Saved entries
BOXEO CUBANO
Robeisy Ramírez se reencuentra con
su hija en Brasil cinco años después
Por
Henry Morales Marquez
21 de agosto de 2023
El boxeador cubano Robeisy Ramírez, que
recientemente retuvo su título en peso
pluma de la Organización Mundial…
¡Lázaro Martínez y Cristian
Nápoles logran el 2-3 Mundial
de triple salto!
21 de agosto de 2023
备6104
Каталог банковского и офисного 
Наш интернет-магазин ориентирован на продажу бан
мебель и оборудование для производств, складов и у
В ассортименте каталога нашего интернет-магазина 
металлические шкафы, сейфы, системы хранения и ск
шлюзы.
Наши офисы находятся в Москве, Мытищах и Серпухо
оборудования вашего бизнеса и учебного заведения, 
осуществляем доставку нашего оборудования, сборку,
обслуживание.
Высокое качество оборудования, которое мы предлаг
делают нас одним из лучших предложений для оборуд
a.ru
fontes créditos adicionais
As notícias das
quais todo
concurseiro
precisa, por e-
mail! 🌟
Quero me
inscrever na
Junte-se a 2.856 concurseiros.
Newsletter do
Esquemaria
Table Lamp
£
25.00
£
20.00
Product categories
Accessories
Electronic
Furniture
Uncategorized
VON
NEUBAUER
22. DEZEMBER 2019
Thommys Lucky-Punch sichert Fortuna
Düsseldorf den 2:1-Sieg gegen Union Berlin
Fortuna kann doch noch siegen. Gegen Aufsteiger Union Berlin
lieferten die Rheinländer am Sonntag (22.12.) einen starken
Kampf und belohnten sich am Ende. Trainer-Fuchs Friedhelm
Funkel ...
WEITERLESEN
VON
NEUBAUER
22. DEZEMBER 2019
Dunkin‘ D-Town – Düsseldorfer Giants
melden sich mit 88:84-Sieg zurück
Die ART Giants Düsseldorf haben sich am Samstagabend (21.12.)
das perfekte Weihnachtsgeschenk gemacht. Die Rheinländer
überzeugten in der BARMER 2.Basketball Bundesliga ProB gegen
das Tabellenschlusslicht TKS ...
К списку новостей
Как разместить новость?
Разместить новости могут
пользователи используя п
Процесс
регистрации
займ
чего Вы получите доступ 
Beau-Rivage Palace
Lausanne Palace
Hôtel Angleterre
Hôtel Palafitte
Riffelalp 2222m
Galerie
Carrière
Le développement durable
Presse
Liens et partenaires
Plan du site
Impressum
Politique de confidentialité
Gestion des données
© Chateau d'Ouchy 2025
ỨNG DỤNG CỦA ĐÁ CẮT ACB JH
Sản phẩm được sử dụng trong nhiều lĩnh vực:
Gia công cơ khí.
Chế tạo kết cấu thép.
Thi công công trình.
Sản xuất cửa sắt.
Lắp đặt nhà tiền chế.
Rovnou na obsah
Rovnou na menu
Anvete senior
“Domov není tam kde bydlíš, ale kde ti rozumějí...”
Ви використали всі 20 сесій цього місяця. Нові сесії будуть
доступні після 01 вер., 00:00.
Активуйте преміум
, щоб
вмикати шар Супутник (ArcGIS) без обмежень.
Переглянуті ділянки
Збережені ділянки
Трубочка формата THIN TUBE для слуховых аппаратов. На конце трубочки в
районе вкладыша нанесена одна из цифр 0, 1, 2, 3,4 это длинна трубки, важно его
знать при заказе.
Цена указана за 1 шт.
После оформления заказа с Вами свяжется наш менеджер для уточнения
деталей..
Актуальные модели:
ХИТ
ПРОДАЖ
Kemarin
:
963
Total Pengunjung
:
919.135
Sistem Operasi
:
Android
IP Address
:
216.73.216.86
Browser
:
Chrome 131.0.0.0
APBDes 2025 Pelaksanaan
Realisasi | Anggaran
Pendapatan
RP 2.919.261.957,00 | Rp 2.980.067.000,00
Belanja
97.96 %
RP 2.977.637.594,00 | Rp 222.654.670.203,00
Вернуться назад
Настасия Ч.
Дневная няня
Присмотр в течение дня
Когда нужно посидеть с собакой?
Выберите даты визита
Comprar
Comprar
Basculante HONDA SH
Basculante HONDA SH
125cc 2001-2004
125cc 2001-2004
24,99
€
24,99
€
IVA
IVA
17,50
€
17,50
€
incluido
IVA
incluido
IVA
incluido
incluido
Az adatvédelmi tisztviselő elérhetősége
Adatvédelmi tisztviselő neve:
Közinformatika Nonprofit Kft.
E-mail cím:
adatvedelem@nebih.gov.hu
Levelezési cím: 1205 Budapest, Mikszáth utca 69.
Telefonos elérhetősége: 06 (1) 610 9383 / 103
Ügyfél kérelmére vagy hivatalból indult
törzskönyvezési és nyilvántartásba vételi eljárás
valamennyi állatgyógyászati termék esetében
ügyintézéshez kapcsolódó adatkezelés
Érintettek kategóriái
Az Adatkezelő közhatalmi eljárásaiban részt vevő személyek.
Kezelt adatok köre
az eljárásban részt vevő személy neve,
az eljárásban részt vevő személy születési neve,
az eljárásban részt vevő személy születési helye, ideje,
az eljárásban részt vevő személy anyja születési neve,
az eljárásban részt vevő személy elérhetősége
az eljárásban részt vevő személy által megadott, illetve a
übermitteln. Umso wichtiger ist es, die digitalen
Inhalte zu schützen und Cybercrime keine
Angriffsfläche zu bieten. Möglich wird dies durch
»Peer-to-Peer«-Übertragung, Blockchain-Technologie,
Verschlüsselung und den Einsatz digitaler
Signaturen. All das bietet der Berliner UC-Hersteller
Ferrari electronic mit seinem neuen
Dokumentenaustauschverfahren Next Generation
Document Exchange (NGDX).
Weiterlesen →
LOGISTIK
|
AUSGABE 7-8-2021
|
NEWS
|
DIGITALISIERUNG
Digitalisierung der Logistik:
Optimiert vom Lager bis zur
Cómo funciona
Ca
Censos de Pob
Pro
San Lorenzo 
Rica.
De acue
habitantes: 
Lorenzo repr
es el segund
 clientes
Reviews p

INSTRUCTIONS TO FOLLOW: State the number of lines in these entries where the word "Robeisy" occurs, without any other words.

FINISHED EXERCISE: 2